Heading to Aceh

25 July 2010

Fashion Crisis Takes a New Meaning

I checked out from the airport Tune Hotel and walked to the nearby terminal for my 1155 departure from Kuala Lumpur to Banda Aceh, I had time for a leisurely curry breakfast (rendang, tempeh, cucumber and pineapples) after dropping off my bag at the baggage drop, then taking the short flight of only 1h25.

Aceh was a province that was attempting to break away from the Republic of Indonesia.  The Boxing Day tsunami of 2004 devastated the province to the extent that they compromised for autonomous status in exchange for help in their recovery.  Their autonomous status allowed them to implement Sharia law.  Its implementation is different from that in neighbouring countries like Singapore or Malaysia (eg. covering inheritance, marriage, proximity etc).  One can supposedly be stoned to death for adultery and men (local Muslim men, anyway) cannot wear shorts.

So I wasn’t sure whether to wear my long shorts or my jeans.  Fashion crisis takes a new meaning here! I made a brave move and opted for my long shorts as they had handy cargo pockets.  At the boarding gate, I noticed a few men with long flowing robes … I felt underdressed.  As it turned out, they boarded the flight to neighbouring Medan at the next gate.

Text continues after this gallery.

 

 

Held up at Immigration

Upon arrival I chatted up a couple of Norwegians to share a ride to the Banda Aceh’s port of Ulee Lheu (pronounced like Eulalie).  I whisked through as I didn’t need a visa.

Unfortunately for them, the Bank counter collecting visa payments ran out of receipts and they were held up for about 2 hours while more receipts were requested from town.  It didn’t help that the runner bringing the receipts got involved in a car accident!

I don’t think it is some kind of bribery scam eg. hoping people would say “I don’t need the receipt” as the payment is collected by a bank rep while immigration sights the receipt before stamping the passport.

Looking on the bright side, foreigners couldn’t even have got Visa-On-Arrival at Banda Aceh airport a couple of months ago … this is very new.
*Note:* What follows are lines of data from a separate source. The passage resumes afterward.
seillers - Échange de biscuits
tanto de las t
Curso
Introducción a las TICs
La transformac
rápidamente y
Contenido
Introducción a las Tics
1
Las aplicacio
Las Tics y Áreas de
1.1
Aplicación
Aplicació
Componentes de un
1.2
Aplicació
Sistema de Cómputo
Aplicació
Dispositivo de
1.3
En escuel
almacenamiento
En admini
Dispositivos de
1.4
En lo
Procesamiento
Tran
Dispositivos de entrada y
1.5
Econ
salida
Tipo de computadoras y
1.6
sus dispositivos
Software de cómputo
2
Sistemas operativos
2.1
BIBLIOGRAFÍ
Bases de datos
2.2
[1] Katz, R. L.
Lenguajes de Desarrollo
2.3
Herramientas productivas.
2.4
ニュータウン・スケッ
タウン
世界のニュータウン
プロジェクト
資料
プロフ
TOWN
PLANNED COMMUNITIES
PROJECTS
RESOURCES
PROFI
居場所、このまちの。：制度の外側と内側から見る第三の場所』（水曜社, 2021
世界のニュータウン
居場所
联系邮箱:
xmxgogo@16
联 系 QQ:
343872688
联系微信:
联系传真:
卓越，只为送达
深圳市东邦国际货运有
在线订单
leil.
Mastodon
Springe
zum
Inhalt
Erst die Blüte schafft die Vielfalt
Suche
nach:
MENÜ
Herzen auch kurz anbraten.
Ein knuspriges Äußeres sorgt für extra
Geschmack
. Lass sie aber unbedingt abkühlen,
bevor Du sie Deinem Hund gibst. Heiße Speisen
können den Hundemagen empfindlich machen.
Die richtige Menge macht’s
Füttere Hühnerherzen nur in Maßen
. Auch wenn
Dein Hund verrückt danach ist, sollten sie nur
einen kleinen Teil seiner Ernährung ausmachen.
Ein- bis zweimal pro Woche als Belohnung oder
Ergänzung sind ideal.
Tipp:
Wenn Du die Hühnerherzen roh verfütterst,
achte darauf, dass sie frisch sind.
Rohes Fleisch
They would have had to apply to the embassy in their home country or fly into another airport like Medan.

At 1430 I couldn’t wait any longer for fear of missing the boat from Ulee Lheue ferry terminal to Balohan (but often referred to as Sabang, the main town) on the island of Weh.  So I left the airport by myself shouldering the full fare of the taxi ride (about USD10).

It was sad talking to the taxi driver as he had lost his entire family (including wife and 3 kids) in the tsunami … they were all at home together but he was the sole survivor.

Ferry to Pulau Weh

Fortunately my new found Norwegian friends made it on to my 1600 ferry by just a whisker.  Things got strange again upon our arrival at Balohan Port … I managed to get a local minivan to my dive resort (Lumba Lumba) at Gapang beach.  They weren’t permitted to join me but had to go in a taxi at the same price per head.
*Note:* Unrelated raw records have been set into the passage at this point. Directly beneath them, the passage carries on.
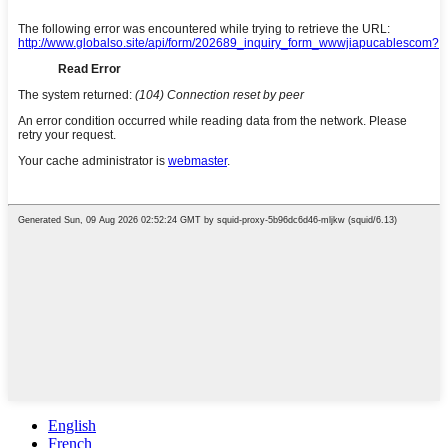
English
French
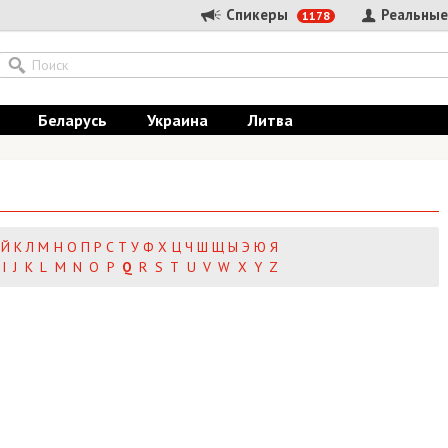
Спикеры
Реальные
1178
Беларусь
Украина
Литва
Й
К
Л
М
Н
О
П
Р
С
Т
У
Ф
Х
Ц
Ч
Ш
Щ
Ы
Э
Ю
Я
I
J
K
L
M
N
O
P
Q
R
S
T
U
V
W
X
Y
Z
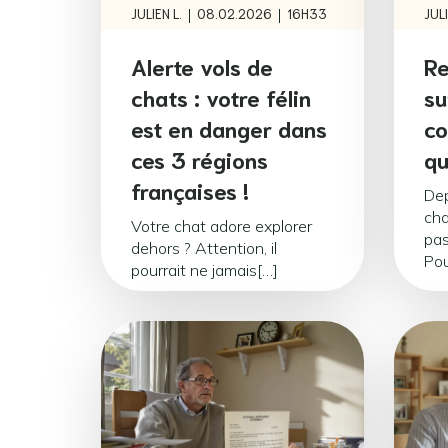
|
|
JULIEN L.
08.02.2026
16H33
JULI
Alerte vols de
Re
chats : votre félin
su
est en danger dans
co
ces 3 régions
qu
françaises !
Dep
cha
Votre chat adore explorer
pas
dehors ? Attention, il
Pou
pourrait ne jamais[…]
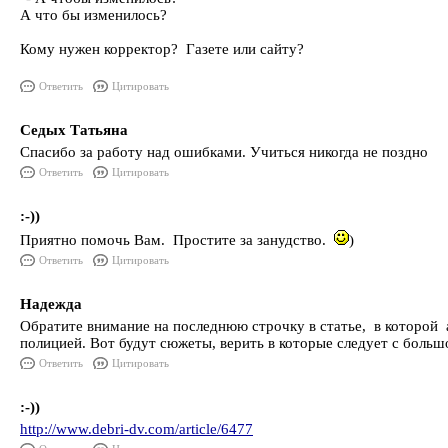
А что бы изменилось?
Кому нужен корректор? Газете или сайту?
Ответить
Цитировать
Седых Татьяна
Спасибо за работу над ошибками. Учиться никогда не поздно
Ответить
Цитировать
:-))
Приятно помочь Вам. Простите за занудство.
)
Ответить
Цитировать
Надежда
Обратите внимание на последнюю строчку в статье, в которой
полицией. Вот будут сюжеты, верить в которые следует с больш
Ответить
Цитировать
:-))
http://www.debri-dv.com/article/6477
Apparently the minivans and the taxis have a rostered responsibility for the transport of white people to Gapang beach even though there’s no price difference.  I had the privilege of getting honorary local status.

I find the Acehnese very easy to understand as they have a similar accent to my fellow countrymen.  They are also very gentle, kind and friendly.  Their opening price is always the price indicated in the guidebooks and there seems to be no overcharging or bargaining … so far.  I had dinner at a beach shack with my Norwegian friends chatting and swapping travel stories.

There had been a storm and the weather was actually quite cool.  The last thing on my mind was being in the sea!  I was surprised at how cool it can get at sea level in the tropics!

More on Sharia Law

On paper, the upper limits of the Acehnese Sharia law seems severe … but the day-to-day look-and-feel is no different from, say, rural Malaysia:

  • Women, young and old, ride around on their motorbikes wearing fuschia headscarves.
  • Men wear long shorts and take their shirts off on the beach.  In the rural areas, women literally let their hair down (and out) without a headscarf.
  • They even have dogs around … which is really unusual for Muslims.  I often associate dogs in Indonesia with Christian villages where they are a delicacy!
  • Beer is available at selected places,  though I’m not sure if it is legal.